(WHAT YOU HAVE TO DO): Gather from the material every line that contains the string "reflect".

(THE INPUT):
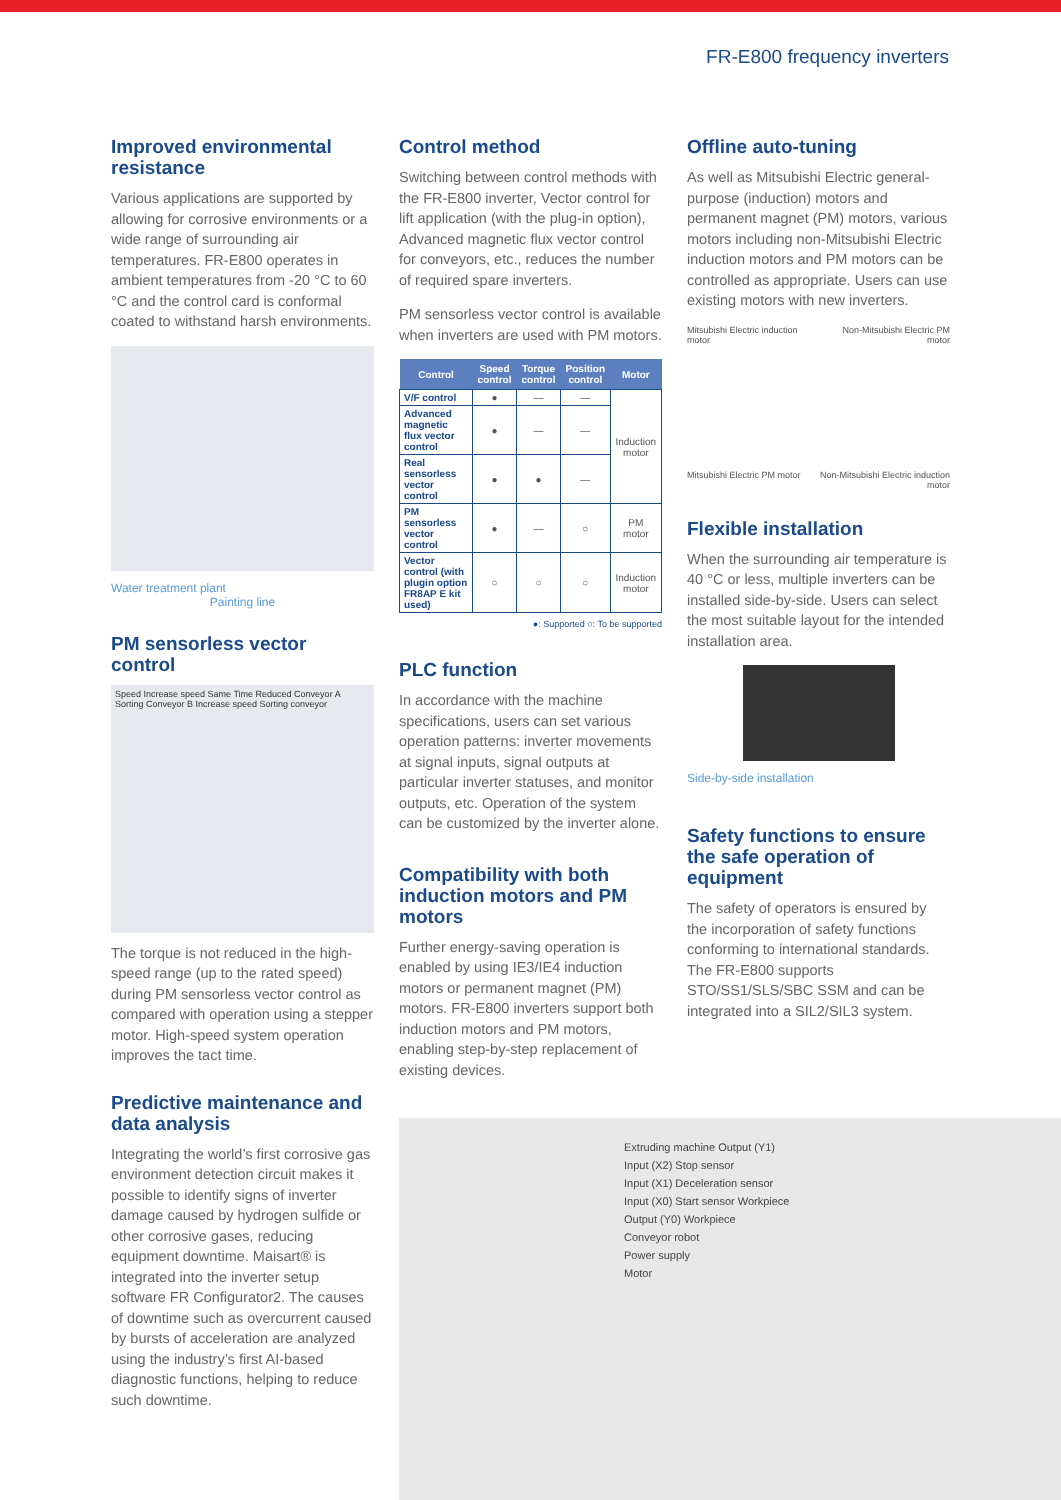FR-E800 frequency inverters
Improved environmental resistance
Various applications are supported by allowing for corrosive environments or a wide range of surrounding air temperatures. FR-E800 operates in ambient temperatures from -20 °C to 60 °C and the control card is conformal coated to withstand harsh environments.
Water treatment plant
Painting line
PM sensorless vector control
Speed Increase speed Same Time Reduced Conveyor A Sorting Conveyor B Increase speed Sorting conveyor
The torque is not reduced in the high-speed range (up to the rated speed) during PM sensorless vector control as compared with operation using a stepper motor. High-speed system operation improves the tact time.
Predictive maintenance and data analysis
Integrating the world’s first corrosive gas environment detection circuit makes it possible to identify signs of inverter damage caused by hydrogen sulfide or other corrosive gases, reducing equipment downtime. Maisart® is integrated into the inverter setup software FR Configurator2. The causes of downtime such as overcurrent caused by bursts of acceleration are analyzed using the industry’s first AI-based diagnostic functions, helping to reduce such downtime.
Control method
Switching between control methods with the FR-E800 inverter, Vector control for lift application (with the plug-in option), Advanced magnetic flux vector control for conveyors, etc., reduces the number of required spare inverters.
PM sensorless vector control is available when inverters are used with PM motors.
| Control | Speed control | Torque control | Position control | Motor |
| --- | --- | --- | --- | --- |
| V/F control | ● | — | — | Induction motor |
| Advanced magnetic flux vector control | ● | — | — | |
| Real sensorless vector control | ● | ● | — | |
| PM sensorless vector control | ● | — | ○ | PM motor |
| Vector control (with plugin option FR8AP E kit used) | ○ | ○ | ○ | Induction motor |
●: Supported ○: To be supported
PLC function
In accordance with the machine specifications, users can set various operation patterns: inverter movements at signal inputs, signal outputs at particular inverter statuses, and monitor outputs, etc. Operation of the system can be customized by the inverter alone.
Compatibility with both induction motors and PM motors
Further energy-saving operation is enabled by using IE3/IE4 induction motors or permanent magnet (PM) motors. FR-E800 inverters support both induction motors and PM motors, enabling step-by-step replacement of existing devices.
Offline auto-tuning
As well as Mitsubishi Electric general-purpose (induction) motors and permanent magnet (PM) motors, various motors including non-Mitsubishi Electric induction motors and PM motors can be controlled as appropriate. Users can use existing motors with new inverters.
Mitsubishi Electric induction motor Non-Mitsubishi Electric PM motor Mitsubishi Electric PM motor Non-Mitsubishi Electric induction motor
Flexible installation
When the surrounding air temperature is 40 °C or less, multiple inverters can be installed side-by-side. Users can select the most suitable layout for the intended installation area.
Side-by-side installation
Safety functions to ensure the safe operation of equipment
The safety of operators is ensured by the incorporation of safety functions conforming to international standards. The FR-E800 supports STO/SS1/SLS/SBC SSM and can be integrated into a SIL2/SIL3 system.
Extruding machine Output (Y1)
Input (X2) Stop sensor
Input (X1) Deceleration sensor
Input (X0) Start sensor Workpiece
Output (Y0) Workpiece
Conveyor robot
Power supply
Motor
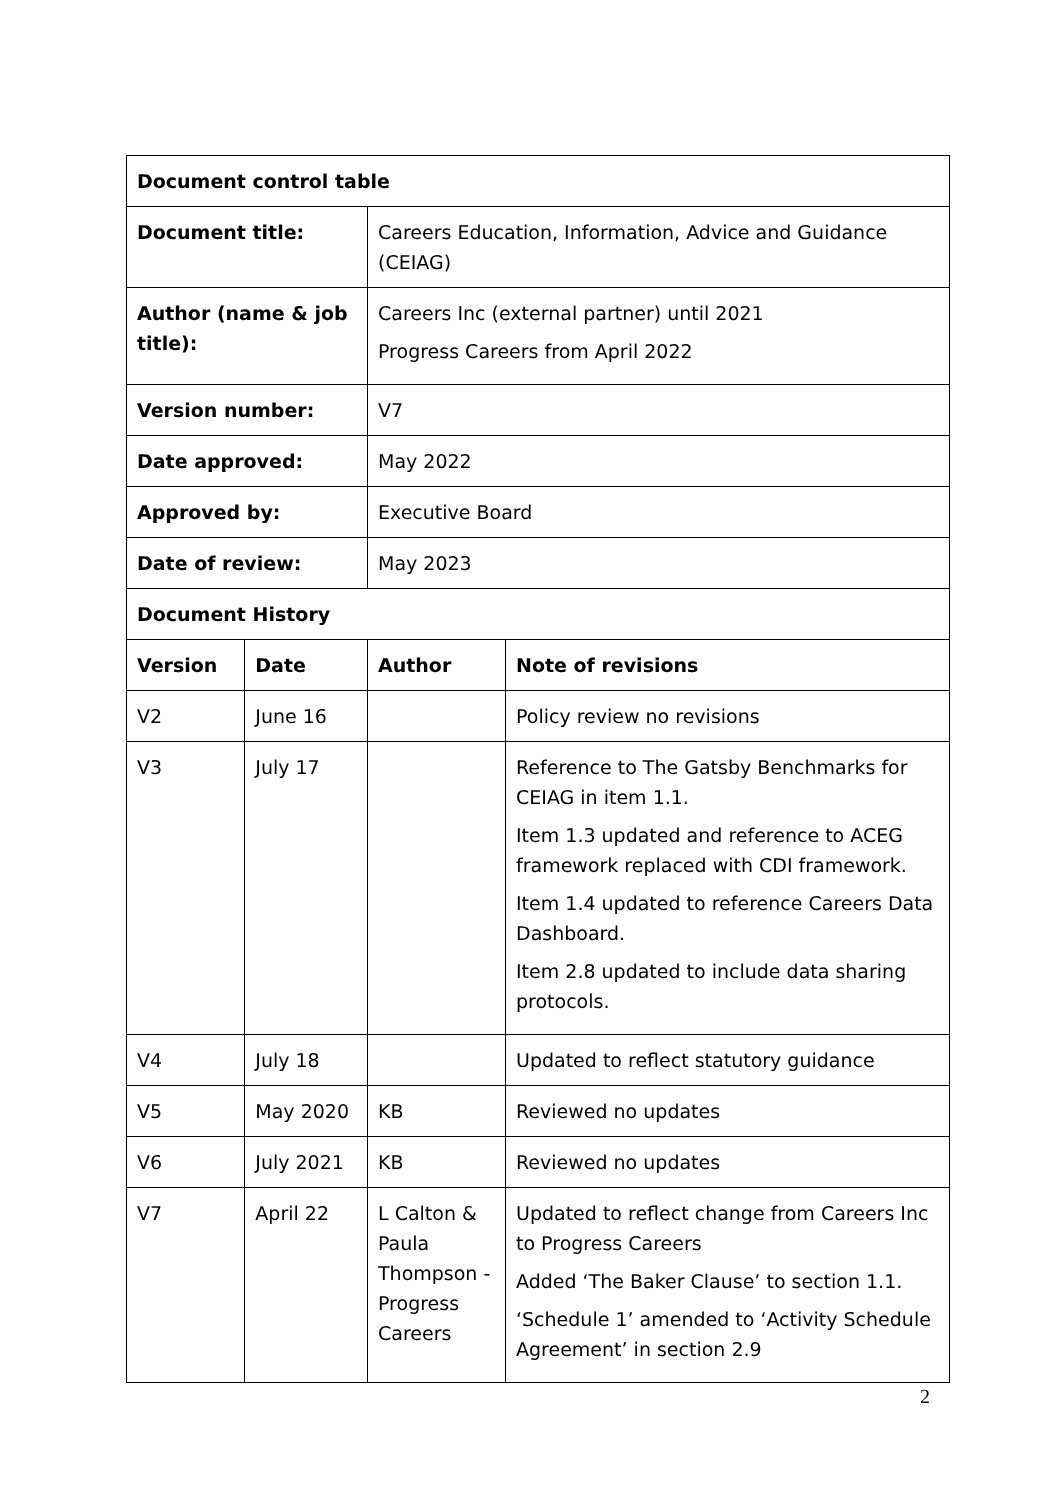| Document control table | | | |
| --- | --- | --- | --- |
| Document title: | | Careers Education, Information, Advice and Guidance (CEIAG) | |
| Author (name & job title): | | Careers Inc (external partner) until 2021 Progress Careers from April 2022 | |
| Version number: | | V7 | |
| Date approved: | | May 2022 | |
| Approved by: | | Executive Board | |
| Date of review: | | May 2023 | |
| Document History | | | |
| Version | Date | Author | Note of revisions |
| V2 | June 16 | | Policy review no revisions |
| V3 | July 17 | | Reference to The Gatsby Benchmarks for CEIAG in item 1.1. Item 1.3 updated and reference to ACEG framework replaced with CDI framework. Item 1.4 updated to reference Careers Data Dashboard. Item 2.8 updated to include data sharing protocols. |
| V4 | July 18 | | Updated to reflect statutory guidance |
| V5 | May 2020 | KB | Reviewed no updates |
| V6 | July 2021 | KB | Reviewed no updates |
| V7 | April 22 | L Calton & Paula Thompson - Progress Careers | Updated to reflect change from Careers Inc to Progress Careers Added ‘The Baker Clause’ to section 1.1. ‘Schedule 1’ amended to ‘Activity Schedule Agreement’ in section 2.9 |
2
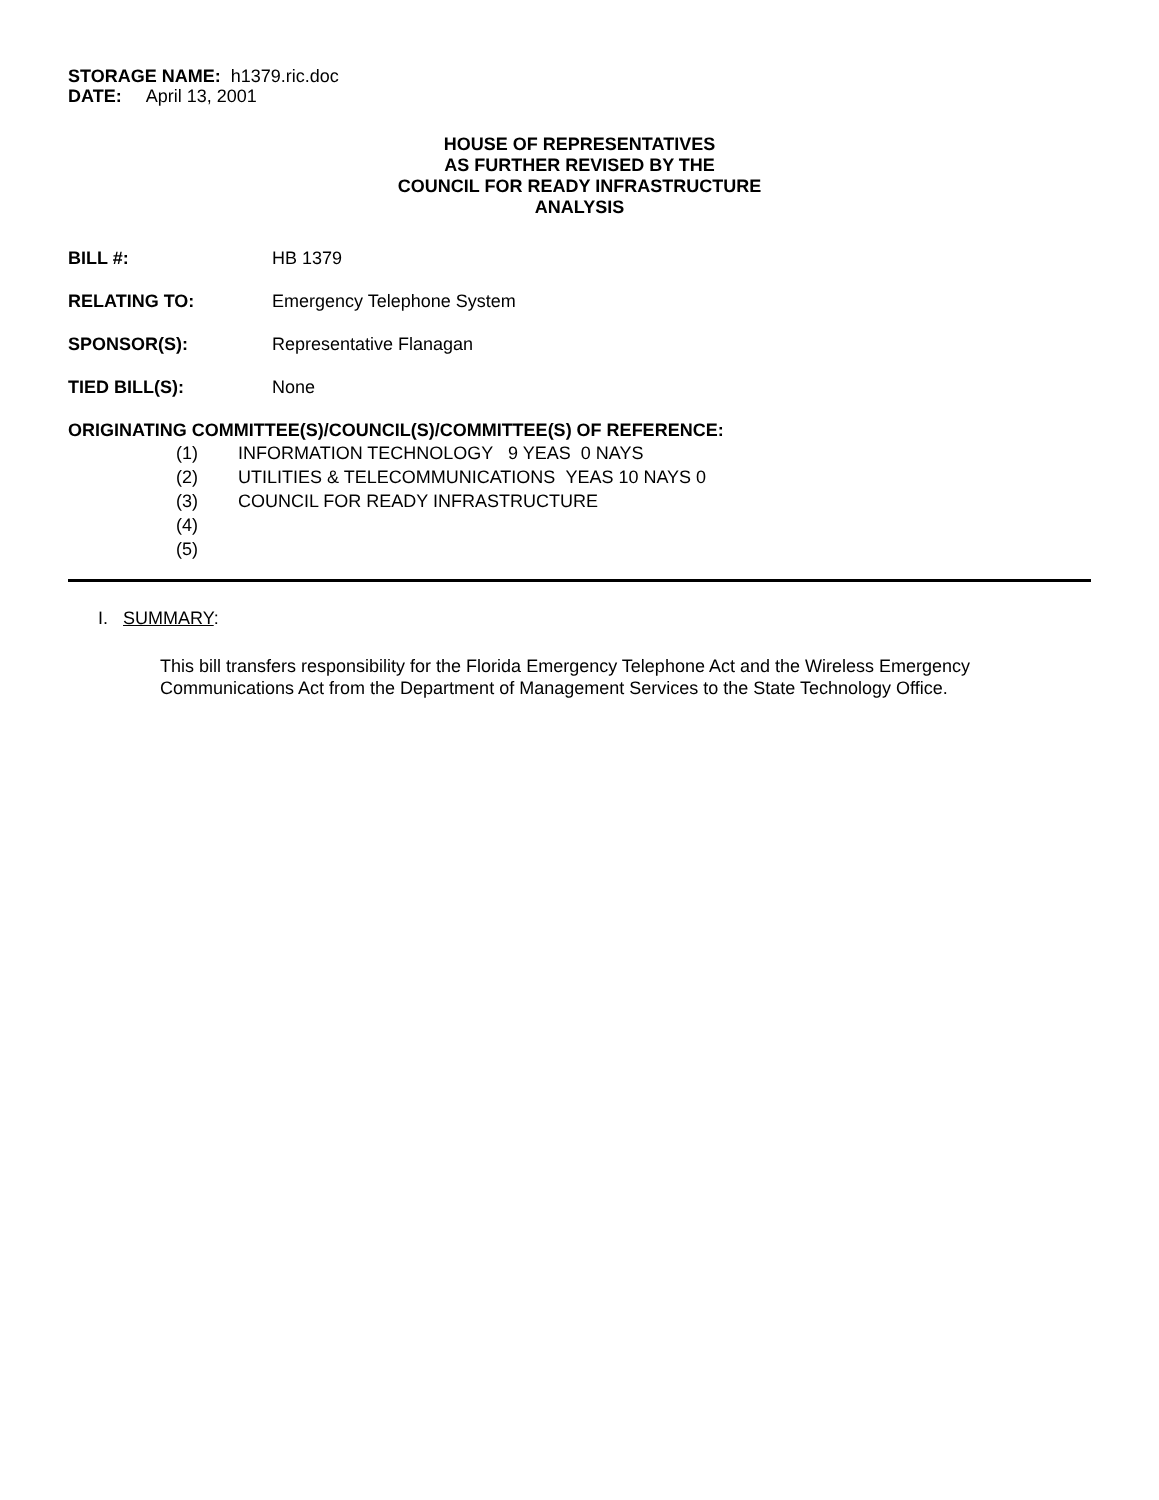STORAGE NAME: h1379.ric.doc
DATE: April 13, 2001
HOUSE OF REPRESENTATIVES
AS FURTHER REVISED BY THE
COUNCIL FOR READY INFRASTRUCTURE
ANALYSIS
BILL #: HB 1379
RELATING TO: Emergency Telephone System
SPONSOR(S): Representative Flanagan
TIED BILL(S): None
ORIGINATING COMMITTEE(S)/COUNCIL(S)/COMMITTEE(S) OF REFERENCE:
(1) INFORMATION TECHNOLOGY 9 YEAS 0 NAYS
(2) UTILITIES & TELECOMMUNICATIONS YEAS 10 NAYS 0
(3) COUNCIL FOR READY INFRASTRUCTURE
(4)
(5)
I. SUMMARY:
This bill transfers responsibility for the Florida Emergency Telephone Act and the Wireless Emergency Communications Act from the Department of Management Services to the State Technology Office.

(RESULT OF THE TASK):
| V4 | July 18 | | Updated to reflect statutory guidance |
| V7 | April 22 | L Calton & Paula Thompson - Progress Careers | Updated to reflect change from Careers Inc to Progress Careers Added ‘The Baker Clause’ to section 1.1. ‘Schedule 1’ amended to ‘Activity Schedule Agreement’ in section 2.9 |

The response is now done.